__Description of the task__
Transcribe the following records exactly, images excluded.

─── Listed records ───

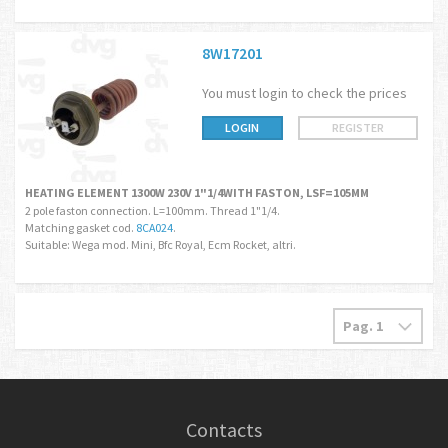
8W17201
You must login to check the prices
LOGIN
REGISTER
HEATING ELEMENT 1300W 230V 1"1/4WITH FASTON, LSF=105MM
2 pole faston connection. L=100mm. Thread 1"1/4.
Matching gasket cod.
8CA024
.
Suitable: Wega mod. Mini, Bfc Royal, Ecm Rocket, altri.
Contacts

───

__Result for this task__
8W17201
You must login to check the prices
LOGIN
REGISTER
HEATING ELEMENT 1300W 230V 1"1/4WITH FASTON, LSF=105MM
2 pole faston connection. L=100mm. Thread 1"1/4.
Matching gasket cod.
8CA024
.
Suitable: Wega mod. Mini, Bfc Royal, Ecm Rocket, altri.
Contacts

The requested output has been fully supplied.